A son of the English Province of the Order of Friars Preachers (Dominicans); born in Malaysia but have lived in the USA, Singapore, the UK & the Philippines for varying durations. A pilgrim and way-farer, a searcher for Truth on the journey of Life... "Wherever the Catholic sun doth shine, There’s always laughter and good red wine. At least I’ve always found it so. Benedicamus Domino!" - Hilaire Belloc

Friday, July 15, 2005

St Bonaventure and the art of Writing

Today, Holy Mother Church celebrates St Bonaventure (c1217-1274), one-time Minister General of the Order of Friars Minor, a theologian, cardinal-bishop of Albano and contemporary of St Thomas Aquinas. In fact, he died in the same year as the Angelic Doctor and is himself known as the 'Seraphic Doctor' for his mystical contemplation and ardent love of God. He is regarded as a key exponent of Franciscan theology, Aquinas's counterpart in family of St Francis of Assisi.

A prolific writer, teacher and a worthy Doctor of the Church, it is interesting to note St Bonaventure's own understanding of the work and art of writing.

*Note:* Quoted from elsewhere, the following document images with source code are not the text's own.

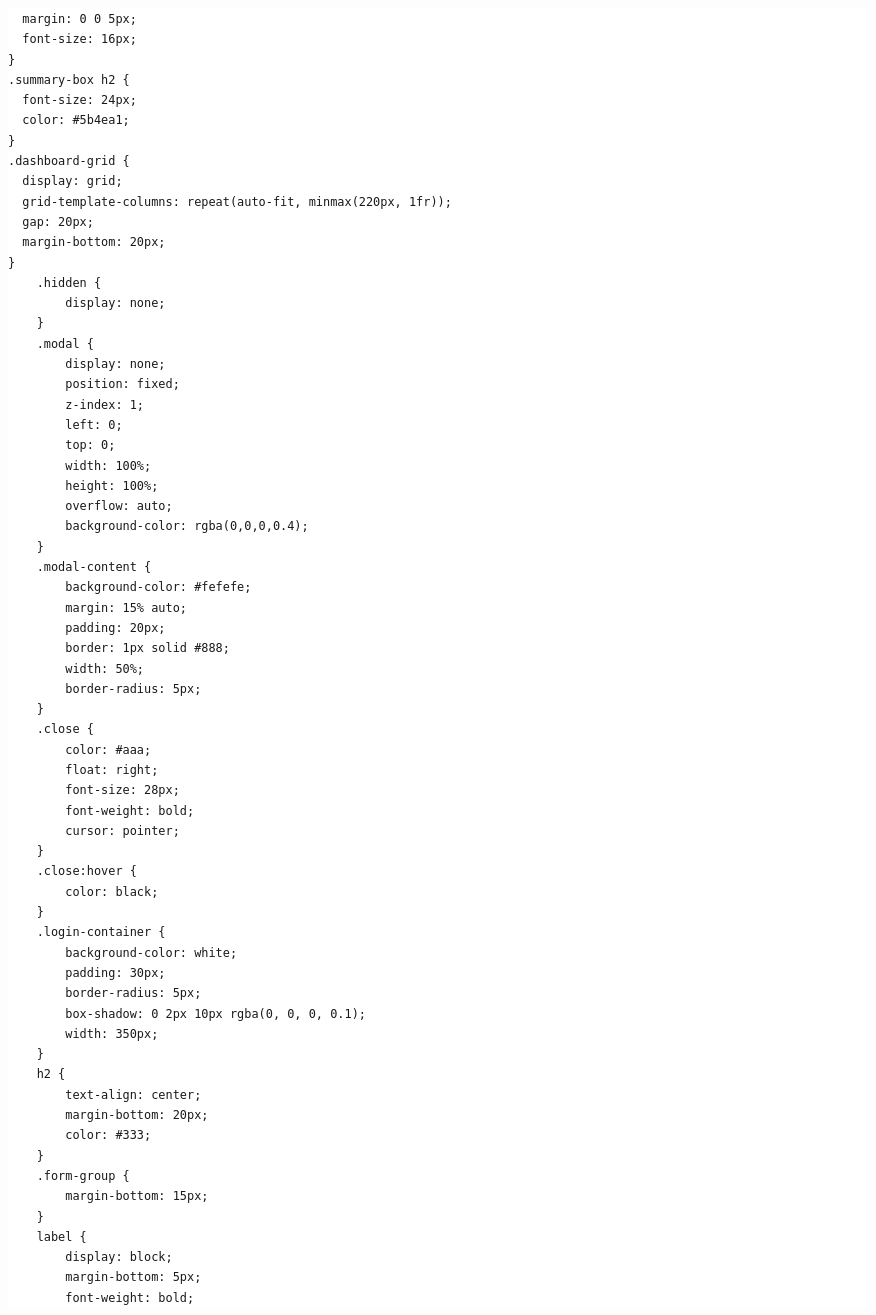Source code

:       margin: 0 0 5px;
      font-size: 16px;
    }
    .summary-box h2 {
      font-size: 24px;
      color: #5b4ea1;
    }
    .dashboard-grid {
      display: grid;
      grid-template-columns: repeat(auto-fit, minmax(220px, 1fr));
      gap: 20px;
      margin-bottom: 20px;
    }
        .hidden {
            display: none;
        }
        .modal {
            display: none;
            position: fixed;
            z-index: 1;
            left: 0;
            top: 0;
            width: 100%;
            height: 100%;
            overflow: auto;
            background-color: rgba(0,0,0,0.4);
        }
        .modal-content {
            background-color: #fefefe;
            margin: 15% auto;
            padding: 20px;
            border: 1px solid #888;
            width: 50%;
            border-radius: 5px;
        }
        .close {
            color: #aaa;
            float: right;
            font-size: 28px;
            font-weight: bold;
            cursor: pointer;
        }
        .close:hover {
            color: black;
        }
        .login-container {
            background-color: white;
            padding: 30px;
            border-radius: 5px;
            box-shadow: 0 2px 10px rgba(0, 0, 0, 0.1);
            width: 350px;
        }
        h2 {
            text-align: center;
            margin-bottom: 20px;
            color: #333;
        }
        .form-group {
            margin-bottom: 15px;
        }
        label {
            display: block;
            margin-bottom: 5px;
            font-weight: bold;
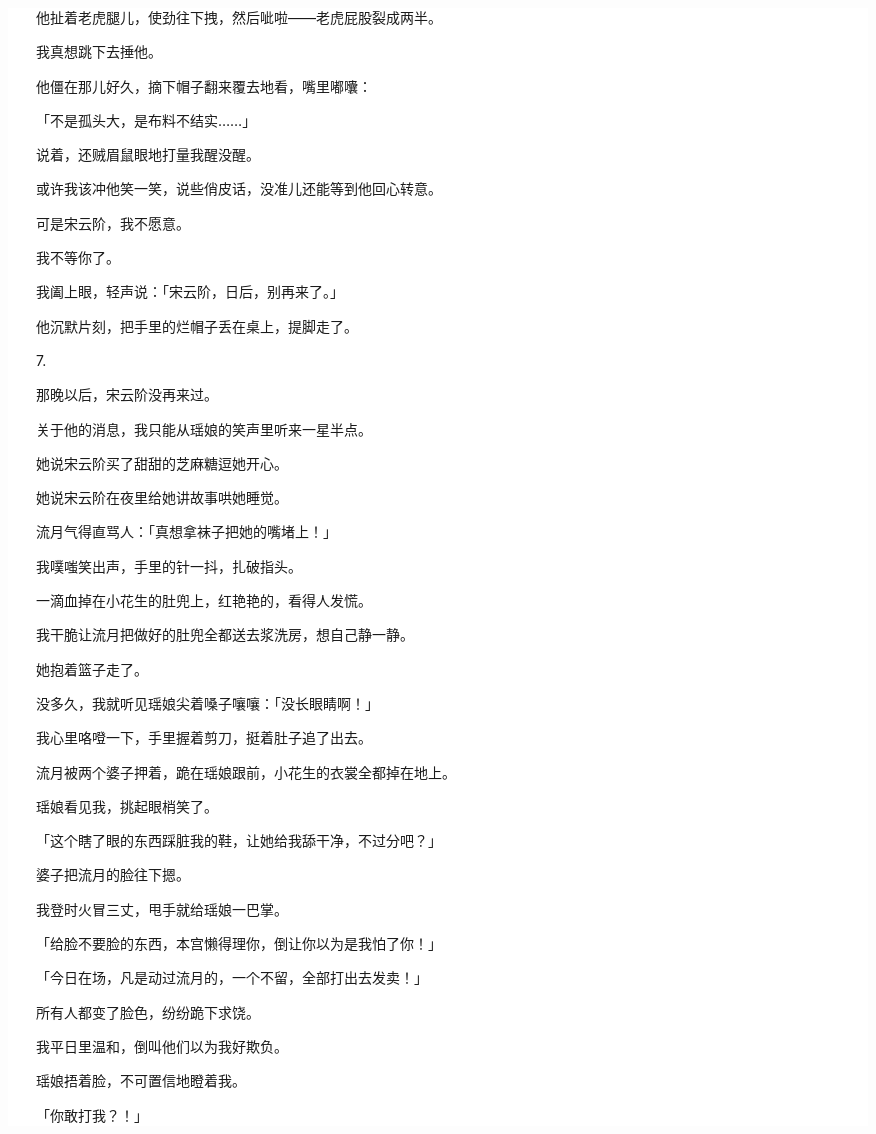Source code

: &emsp;&emsp;他扯着老虎腿儿，使劲往下拽，然后呲啦——老虎屁股裂成两半。  
  
&emsp;&emsp;我真想跳下去捶他。  
  
&emsp;&emsp;他僵在那儿好久，摘下帽子翻来覆去地看，嘴里嘟囔：  
  
&emsp;&emsp;「不是孤头大，是布料不结实……」  
  
&emsp;&emsp;说着，还贼眉鼠眼地打量我醒没醒。  
  
&emsp;&emsp;或许我该冲他笑一笑，说些俏皮话，没准儿还能等到他回心转意。  
  
&emsp;&emsp;可是宋云阶，我不愿意。  
  
&emsp;&emsp;我不等你了。  
  
&emsp;&emsp;我阖上眼，轻声说：「宋云阶，日后，别再来了。」  
  
&emsp;&emsp;他沉默片刻，把手里的烂帽子丢在桌上，提脚走了。  
  
&emsp;&emsp;7.  
  
&emsp;&emsp;那晚以后，宋云阶没再来过。  
  
&emsp;&emsp;关于他的消息，我只能从瑶娘的笑声里听来一星半点。  
  
&emsp;&emsp;她说宋云阶买了甜甜的芝麻糖逗她开心。  
  
&emsp;&emsp;她说宋云阶在夜里给她讲故事哄她睡觉。  
  
&emsp;&emsp;流月气得直骂人：「真想拿袜子把她的嘴堵上！」  
  
&emsp;&emsp;我噗嗤笑出声，手里的针一抖，扎破指头。  
  
&emsp;&emsp;一滴血掉在小花生的肚兜上，红艳艳的，看得人发慌。  
  
&emsp;&emsp;我干脆让流月把做好的肚兜全都送去浆洗房，想自己静一静。  
  
&emsp;&emsp;她抱着篮子走了。  
  
&emsp;&emsp;没多久，我就听见瑶娘尖着嗓子嚷嚷：「没长眼睛啊！」  
  
&emsp;&emsp;我心里咯噔一下，手里握着剪刀，挺着肚子追了出去。  
  
&emsp;&emsp;流月被两个婆子押着，跪在瑶娘跟前，小花生的衣裳全都掉在地上。  
  
&emsp;&emsp;瑶娘看见我，挑起眼梢笑了。  
  
&emsp;&emsp;「这个瞎了眼的东西踩脏我的鞋，让她给我舔干净，不过分吧？」  
  
&emsp;&emsp;婆子把流月的脸往下摁。  
  
&emsp;&emsp;我登时火冒三丈，甩手就给瑶娘一巴掌。  
  
&emsp;&emsp;「给脸不要脸的东西，本宫懒得理你，倒让你以为是我怕了你！」  
  
&emsp;&emsp;「今日在场，凡是动过流月的，一个不留，全部打出去发卖！」  
  
&emsp;&emsp;所有人都变了脸色，纷纷跪下求饶。  
  
&emsp;&emsp;我平日里温和，倒叫他们以为我好欺负。  
  
&emsp;&emsp;瑶娘捂着脸，不可置信地瞪着我。  
  
&emsp;&emsp;「你敢打我？！」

He spoke of four variants: the writer as scribe (copyist), as compiler of anthologies, as commentator on older texts and finally as 'auctor'. However, this latter classification is not understood in the manner predominant today. For St Bonaventure, an author did not write a text that was purely original, he merely produced "his own work in principal place adding others for purposes of confirmation." In doing this, there is a great sense that he was a 'vir Ecclesiae', a man of the Church, standing on the shoulders of giants, as it were. In my opinion, this manner of writing frees one from intellectual pride and hubris, but I am sure it would be alien to many of today's academics who pride themselves on self-discovery and research and originality. It is noteworthy that someone like Fr Raniero Cantalamessa OFM Cap, Franciscan Preacher to the Papal Household of John Paul II very much writes in the tradition of St Bonaventure.

It is hoped that more of our contemporary theologians and teachers would write in the manner of this saint, always conscious of one's roots and home within the Church.